Vos consignes
A. Changez « portable » en « ordinateur » dans tout le passage du fil sur l'écran du PowerBook 17 qui va de « bonjour à tous » jusqu'à « 700 euro .......? », puis recopiez ce passage ainsi modifié.
B. Écrivez la suite du fil sur l'écran du PowerBook 17 à partir de l'endroit où il s'arrête.

Texte de l'exercice
+===+

# problème écran Powerbook 17



## foinfoin (13 Décembre 2010)

bonjour à tous
je suis l'heureux possesseur d'un PowerBook 17 , à 1,67 Mhz . Il marche très très bien , sauf que l'écran s'allume que lorsqu'il est à peine ouvert !!! . si j'ouvre totalement le capot , et que l'écran est totalement ouvert , il s'éteint  . j'ai répété l'opération à de nombreuses reprises , et c'est toujours la même chose . j'ai donc mis un écran externe pour voir si cela provenait de la carte vidéo , mais cela marche très bien , sans aucun problème . Que faire !!!
ce portable est vraiment formidable , et j'aimerais tant qu'il fonctionne à nouveaux
si quelqu'un pouvait me renseigner , car chez Apple , on me dit d'apporter l'appareil , puis de payer 120 euro pour un devis , et que peut-être cela pourrait venir de " l'écran " , qui lui coute plus de 700 euro .......?

+===+

Données enregistrées
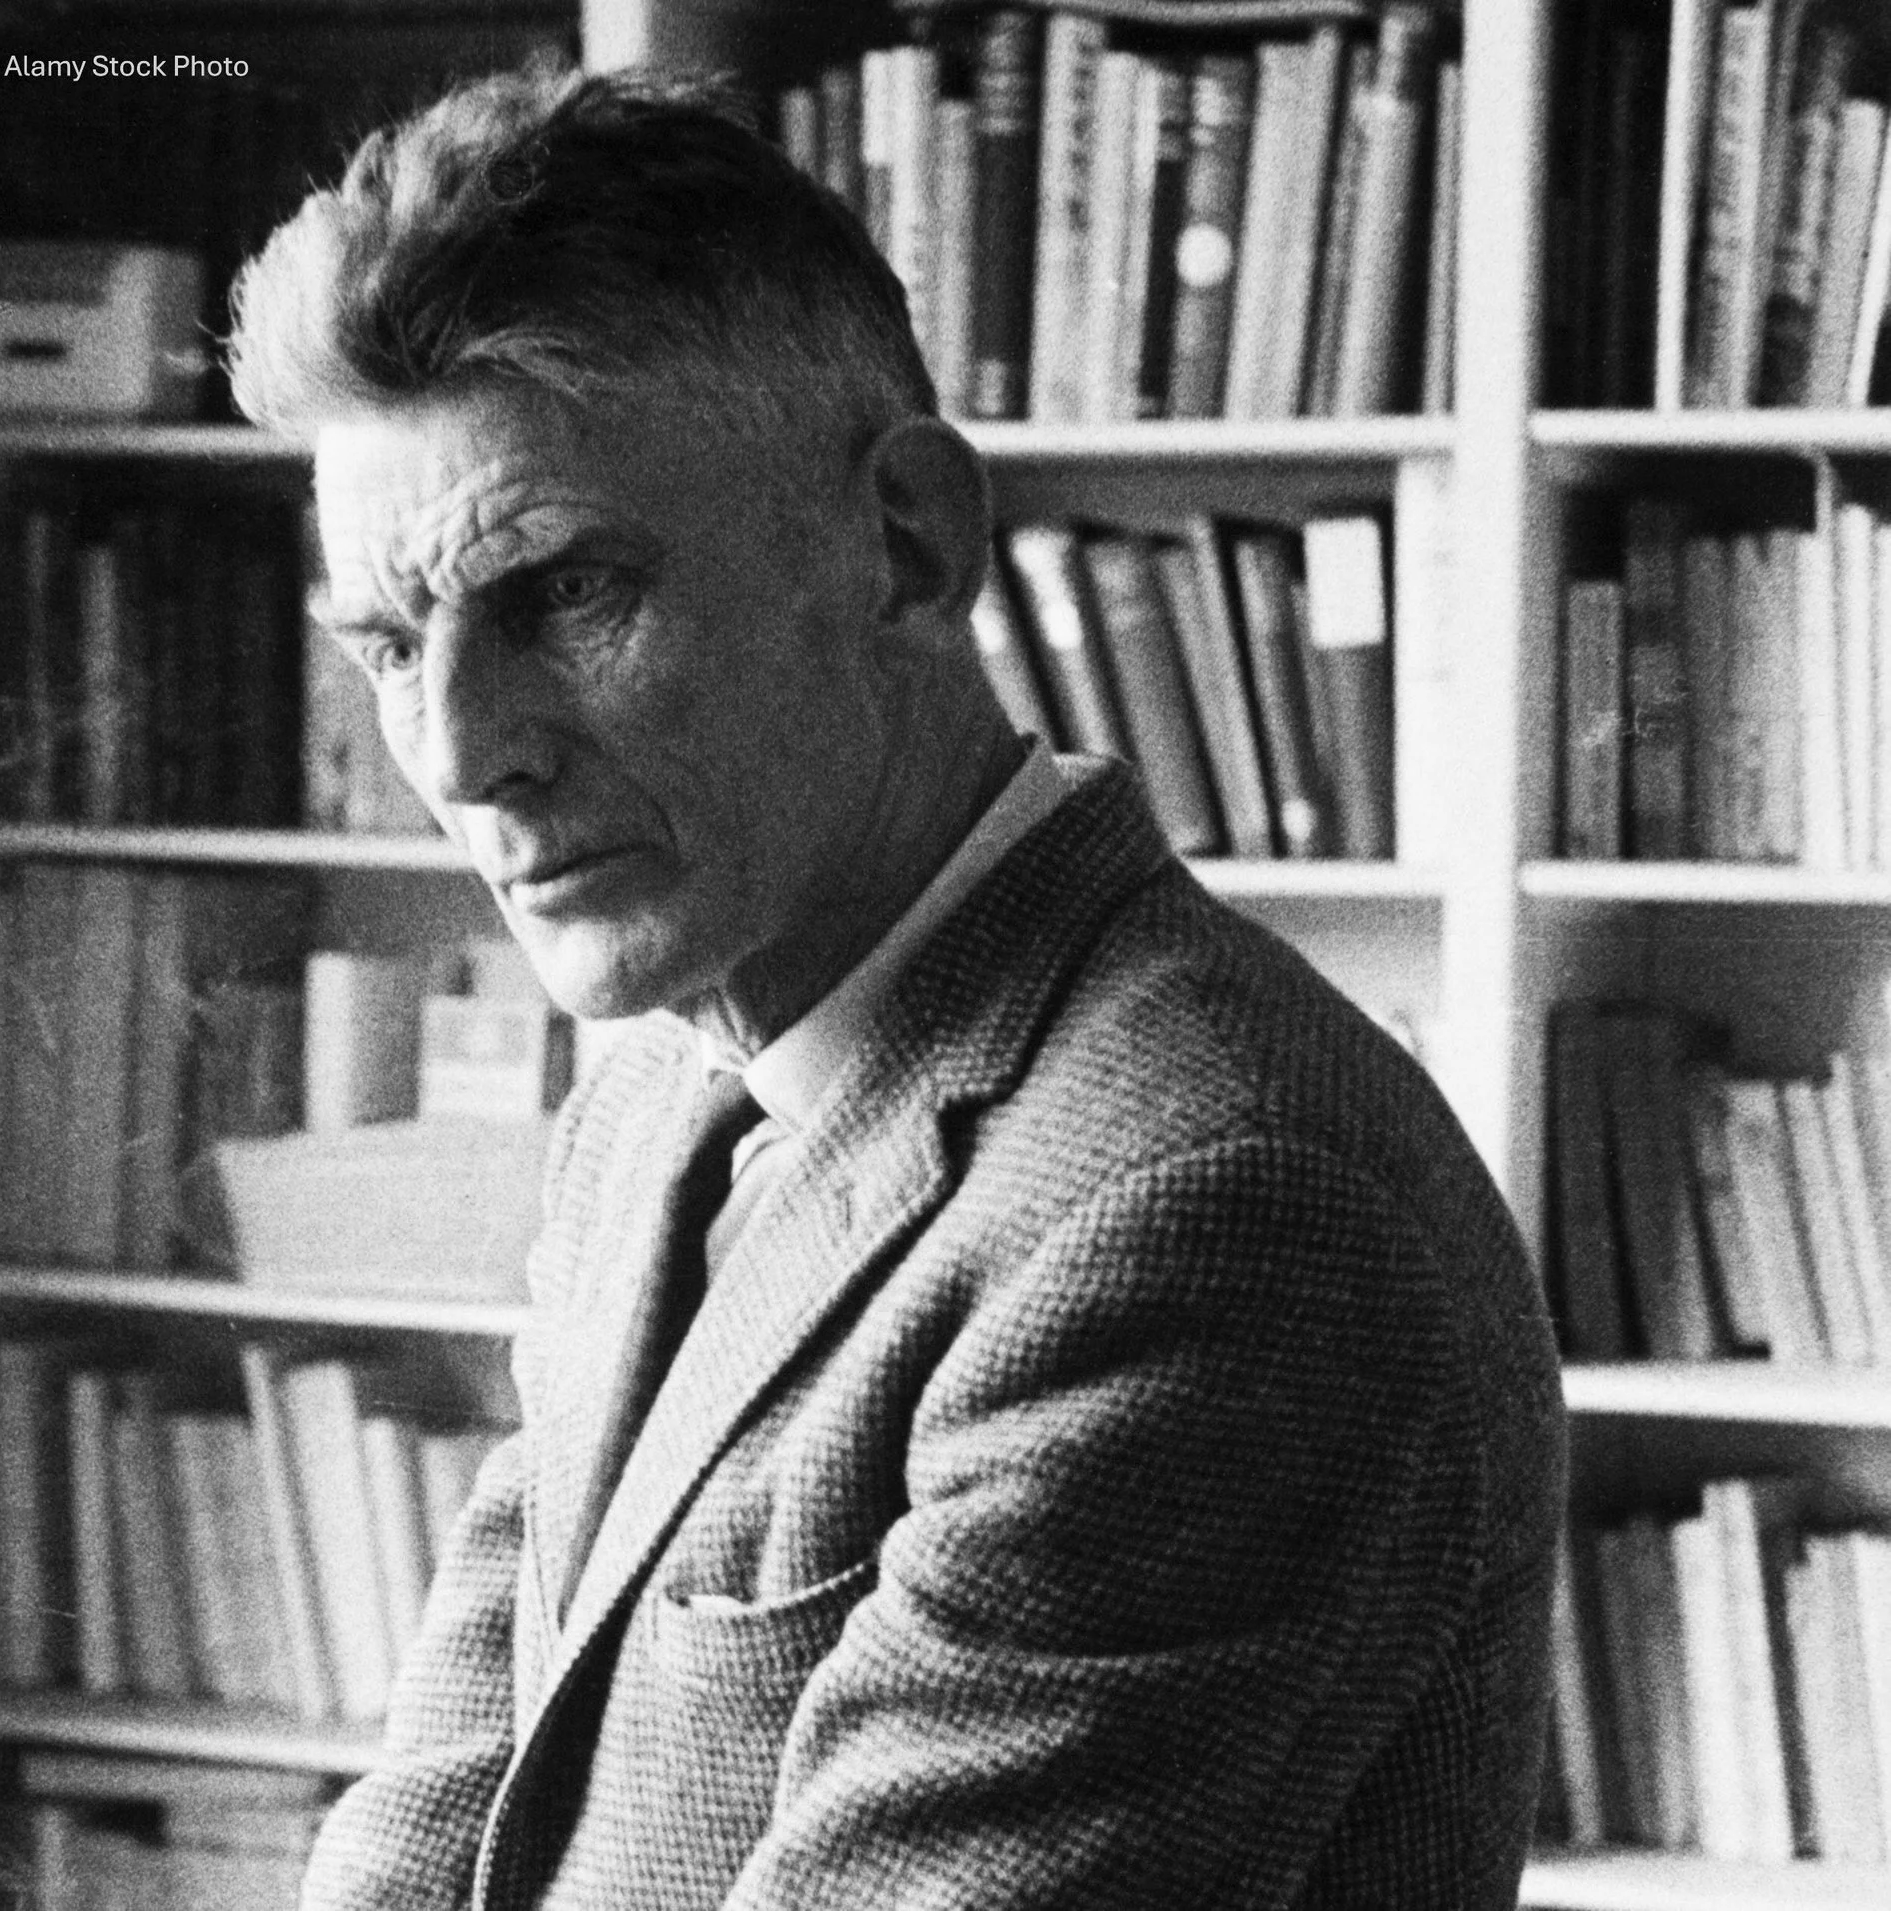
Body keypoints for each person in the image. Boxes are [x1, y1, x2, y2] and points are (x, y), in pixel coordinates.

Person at [227, 65, 1565, 1911]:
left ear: (910, 542)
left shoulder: (1216, 1211)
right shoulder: (663, 1083)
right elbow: (446, 1806)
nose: (461, 753)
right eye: (389, 641)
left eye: (564, 589)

+===+

Corrigé de l'exercice
A.
bonjour à tous
je suis l'heureux possesseur d'un PowerBook 17 , à 1,67 Mhz . Il marche très très bien , sauf que l'écran s'allume que lorsqu'il est à peine ouvert !!! . si j'ouvre totalement le capot , et que l'écran est totalement ouvert , il s'éteint  . j'ai répété l'opération à de nombreuses reprises , et c'est toujours la même chose . j'ai donc mis un écran externe pour voir si cela provenait de la carte vidéo , mais cela marche très bien , sans aucun problème . Que faire !!!
ce ordinateur est vraiment formidable , et j'aimerais tant qu'il fonctionne à nouveaux
si quelqu'un pouvait me renseigner , car chez Apple , on me dit d'apporter l'appareil , puis de payer 120 euro pour un devis , et que peut-être cela pourrait venir de " l'écran " , qui lui coute plus de 700 euro .......?

B.
merci à tous pour conseils


----------



## didgar (13 Décembre 2010)

Salut !

Ca ressemble plutôt à un pb de nappe ( Display Data Cable comme ils disent ) qui suivant l'angle de l'écran est pincée ou non.

=> http://www.ifixit.com/Guide/Repair/...-17-Inch-1-1-67-GHz-Display-Data-Cable/2149/1

Ca doit se trouver sur eBay mais après faut le monter !

A+

Didier

PS : &#9888; le lien ci-dessus c'est pour l'Alu 17 1.67 "normal" pas le "high res" !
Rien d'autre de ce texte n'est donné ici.